[[ Listed entries open ]]

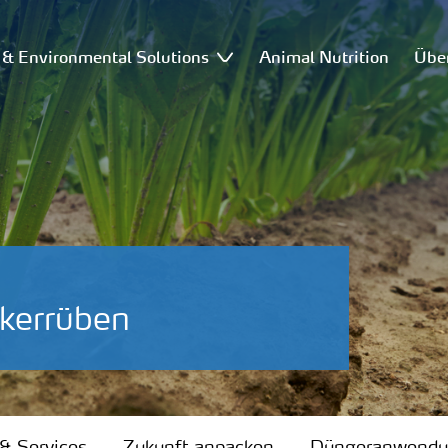
l & Environmental Solutions
Animal Nutrition
Übe
kerrüben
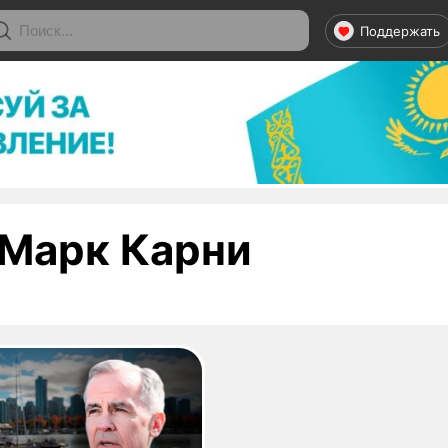
Поддержать
- страни
Марк Карни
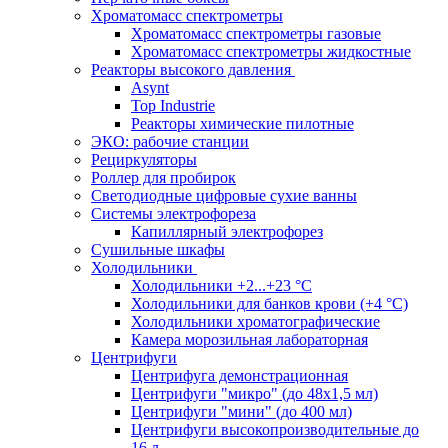
Хроматомасс спектрометры
Хроматомасс спектрометры газовые
Хроматомасс спектрометры жидкостные
Реакторы высокого давления
Asynt
Top Industrie
Реакторы химические пилотные
ЭКО: рабочие станции
Рециркуляторы
Роллер для пробирок
Светодиодные цифровые сухие ванны
Системы электрофореза
Капиллярный электрофорез
Сушильные шкафы
Холодильники
Холодильники +2...+23 °С
Холодильники для банков крови (+4 °С)
Холодильники хроматографические
Камера морозильная лабораторная
Центрифуги
Центрифуга демонстрационная
Центрифуги "микро" (до 48x1,5 мл)
Центрифуги "мини" (до 400 мл)
Центрифуги высокопроизводительные до
16 л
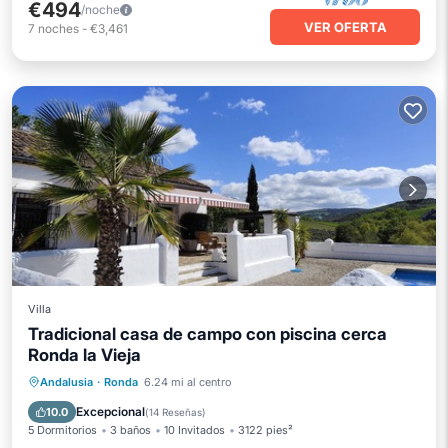
€494
/noche
VER OFERTA
7
noches
-
€3,461
Villa
Tradicional casa de campo con piscina cerca
Ronda la Vieja
Piscina privada
Aparcamiento
Andalusia
·
Ronda
6.24 mi al centro
Piscina
Balcón/Terraza
Excepcional
10.0
(
14 Reseñas
)
5 Dormitorios
3 baños
10 Invitados
3122 pies²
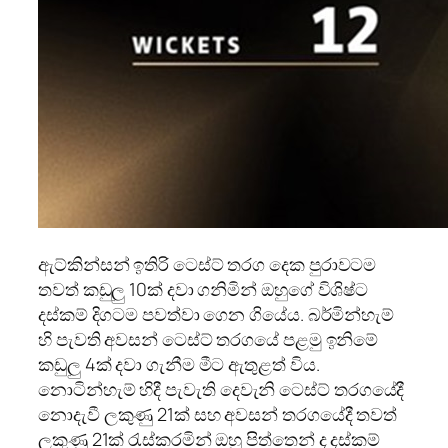
ඇට්කින්සන් ඉතිරි ටෙස්ට් තරග දෙක පුරාවටම
තවත් කඩුලු 10ක් දවා ගනිමින් ඔහුගේ විශිෂ්ට
දස්කම් දිගටම පවත්වා ගෙන ගියේය. බර්මින්හැම්
හි පැවති අවසන් ටෙස්ට් තරගයේ පළමු ඉනිමේ
කඩුලු 4ක් දවා ගැනීම මීට ඇතුළත් විය.
නොටින්හැම් හිදී පැවැති දෙවැනි ටෙස්ට් තරගයේදී
නොදැවී ලකුණු 21ක් සහ අවසන් තරගයේදී තවත්
ලකුණු 21ක් රැස්කරමින් ඔහු පිත්තෙන් ද දස්කම්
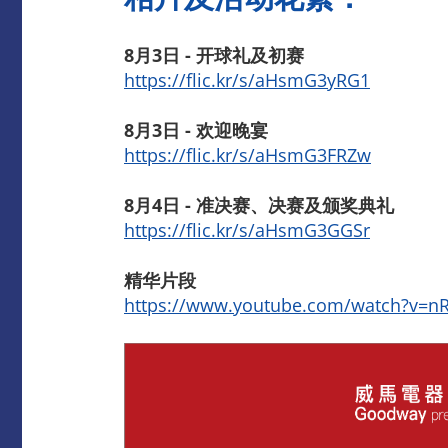
8月3日 - 开球礼及初赛
https://flic.kr/s/aHsmG3yRG1
8月3日 - 欢迎晚宴
https://flic.kr/s/aHsmG3FRZw
8月4日 - 准决赛、决赛及颁奖典礼
https://flic.kr/s/aHsmG3GGSr
精华片段
https://www.youtube.com/watch?v=n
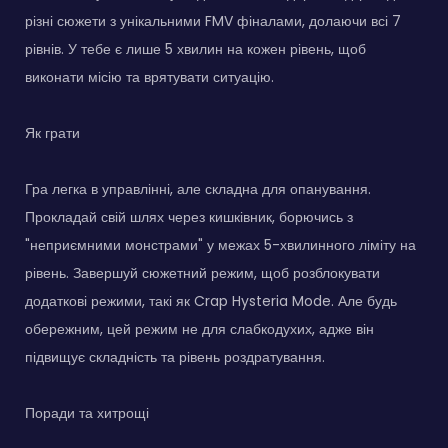
різні сюжети з унікальними FMV фіналами, долаючи всі 7
рівнів. У тебе є лише 5 хвилин на кожен рівень, щоб
виконати місію та врятувати ситуацію.
Як грати
Гра легка в управлінні, але складна для опанування.
Прокладай свій шлях через кишківник, борючись з
"неприємними монстрами" у межах 5-хвилинного ліміту на
рівень. Завершуй сюжетний режим, щоб розблокувати
додаткові режими, такі як Crap Hysteria Mode. Але будь
обережним, цей режим не для слабкодухих, адже він
підвищує складність та рівень роздратування.
Поради та хитрощі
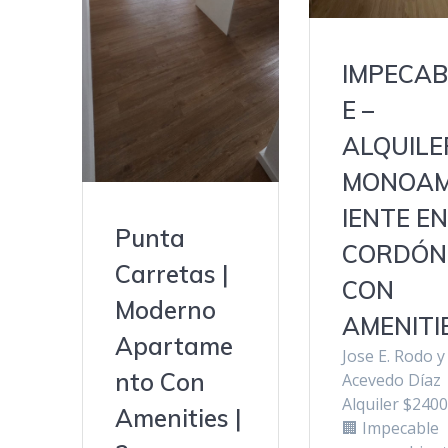
IMPECAB
E –
ALQUILE
MONOA
IENTE EN
Punta
CORDÓN
Carretas |
CON
Moderno
AMENITI
Apartame
Jose E. Rodo y
nto Con
Acevedo Díaz
Alquiler $240
Amenities |
🏢 Impecable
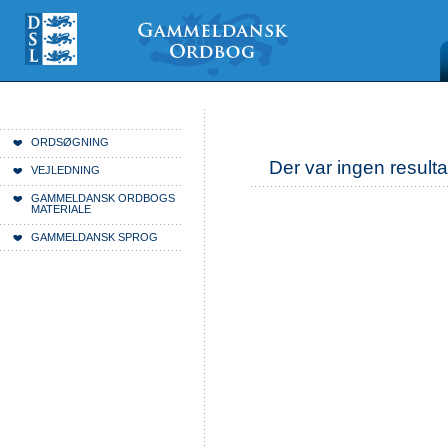
Videre
Mine
Sections
til
værktøjer
indhold
|
Videre
til
menunavigation
Du er her:
Forside
ORDSØGNING
Der var ingen resulta
VEJLEDNING
GAMMELDANSK ORDBOGS
MATERIALE
GAMMELDANSK SPROG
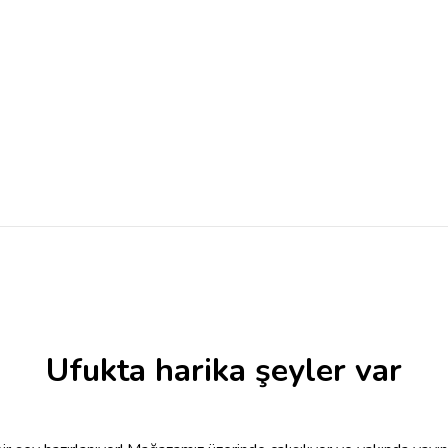
Ufukta harika şeyler var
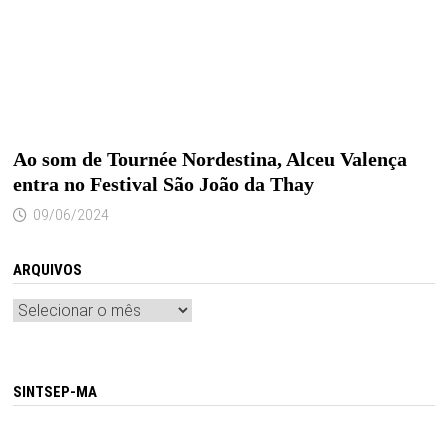
Ao som de Tournée Nordestina, Alceu Valença
entra no Festival São João da Thay
09/06/2024
ARQUIVOS
Arquivos
SINTSEP-MA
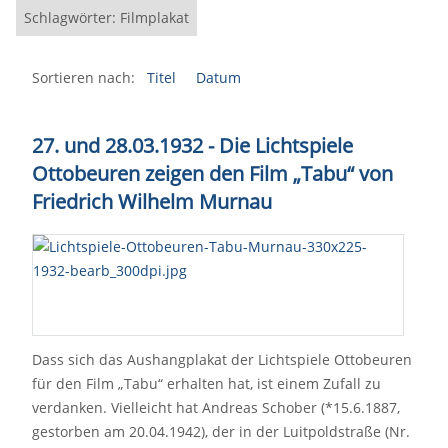
Schlagwörter: Filmplakat
Sortieren nach:
Titel
Datum
27. und 28.03.1932 - Die Lichtspiele
Ottobeuren zeigen den Film
„
Tabu
“
von
Friedrich Wilhelm Murnau
Dass sich das Aushangplakat der Lichtspiele Ottobeuren
für den Film „Tabu“ erhalten hat, ist einem Zufall zu
verdanken. Vielleicht hat Andreas Schober (*15.6.1887,
gestorben am 20.04.1942), der in der Luitpoldstraße (Nr.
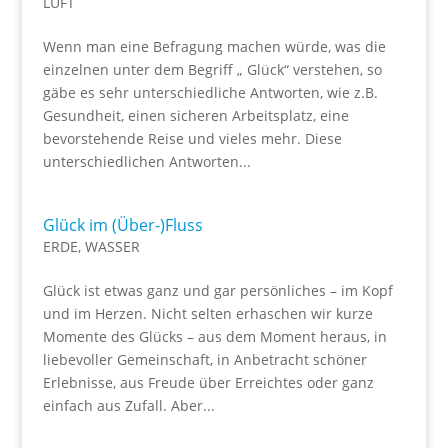
LUFT
Wenn man eine Befragung machen würde, was die
einzelnen unter dem Begriff „ Glück“ verstehen, so
gäbe es sehr unterschiedliche Antworten, wie z.B.
Gesundheit, einen sicheren Arbeitsplatz, eine
bevorstehende Reise und vieles mehr. Diese
unterschiedlichen Antworten...
Glück im (Über-)Fluss
ERDE
,
WASSER
Glück ist etwas ganz und gar persönliches – im Kopf
und im Herzen. Nicht selten erhaschen wir kurze
Momente des Glücks – aus dem Moment heraus, in
liebevoller Gemeinschaft, in Anbetracht schöner
Erlebnisse, aus Freude über Erreichtes oder ganz
einfach aus Zufall. Aber...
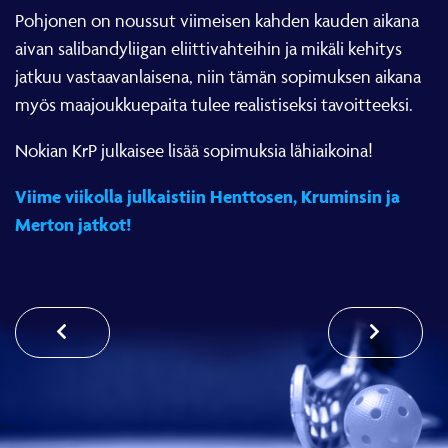
Pohjonen on noussut viimeisen kahden kauden aikana
aivan salibandyliigan eliittivahteihin ja mikäli kehitys
jatkuu vastaavanlaisena, niin tämän sopimuksen aikana
myös maajoukkuepaita tulee realistiseksi tavoitteeksi.
Nokian KrP julkaisee lisää sopimuksia lähiaikoina!
Viime viikolla julkaistiin Henttosen, Kruminsin ja
Merton jatkot!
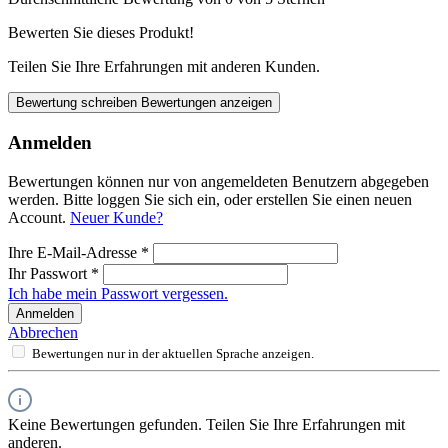
Bewerten Sie dieses Produkt!
Teilen Sie Ihre Erfahrungen mit anderen Kunden.
Bewertung schreiben
Bewertungen anzeigen
Anmelden
Bewertungen können nur von angemeldeten Benutzern abgegeben
werden. Bitte loggen Sie sich ein, oder erstellen Sie einen neuen
Account.
Neuer Kunde?
Ihre E-Mail-Adresse
*
Ihr Passwort
*
Ich habe mein Passwort vergessen.
Anmelden
Abbrechen
Bewertungen nur in der aktuellen Sprache anzeigen.
Keine Bewertungen gefunden. Teilen Sie Ihre Erfahrungen mit
anderen.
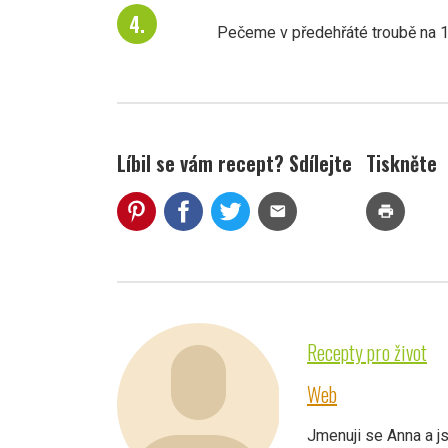
Pečeme v předehřáté troubě na 1
Líbil se vám recept? Sdílejte
Tiskněte
mail
print
Recepty pro život
Web
Jmenuji se Anna a j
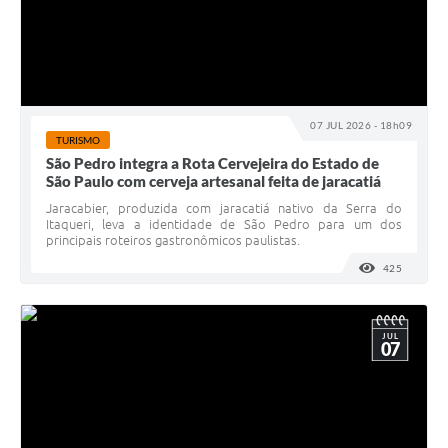
07 JUL 2026 - 18h09
TURISMO
São Pedro integra a Rota Cervejeira do Estado de
São Paulo com cerveja artesanal feita de jaracatiá
Jaracabier, produzida com jaracatiá nativo da Serra do
Itaqueri, leva a identidade de São Pedro para um dos
principais roteiros gastronômicos paulistas.
425
VISUALI
JUL
07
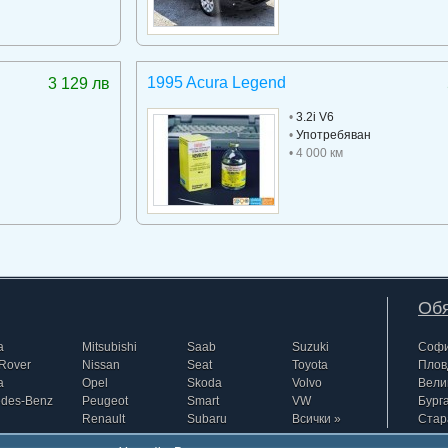
1995 Acura Legend
3 129 лв
•
3.2i V6
•
Употребяван
• 4 000 км
Обя
a
Mitsubishi
Saab
Suzuki
Соф
Rover
Nissan
Seat
Toyota
Плов
a
Opel
Skoda
Volvo
Вели
edes-Benz
Peugeot
Smart
VW
Бург
Renault
Subaru
Всички »
Стар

[[ Listed entries closed ]]

Task instructions:
Go through the entries and report every line with the string "Pedro".

Result of this task:
São Pedro integra a Rota Cervejeira do Estado de
Itaqueri, leva a identidade de São Pedro para um dos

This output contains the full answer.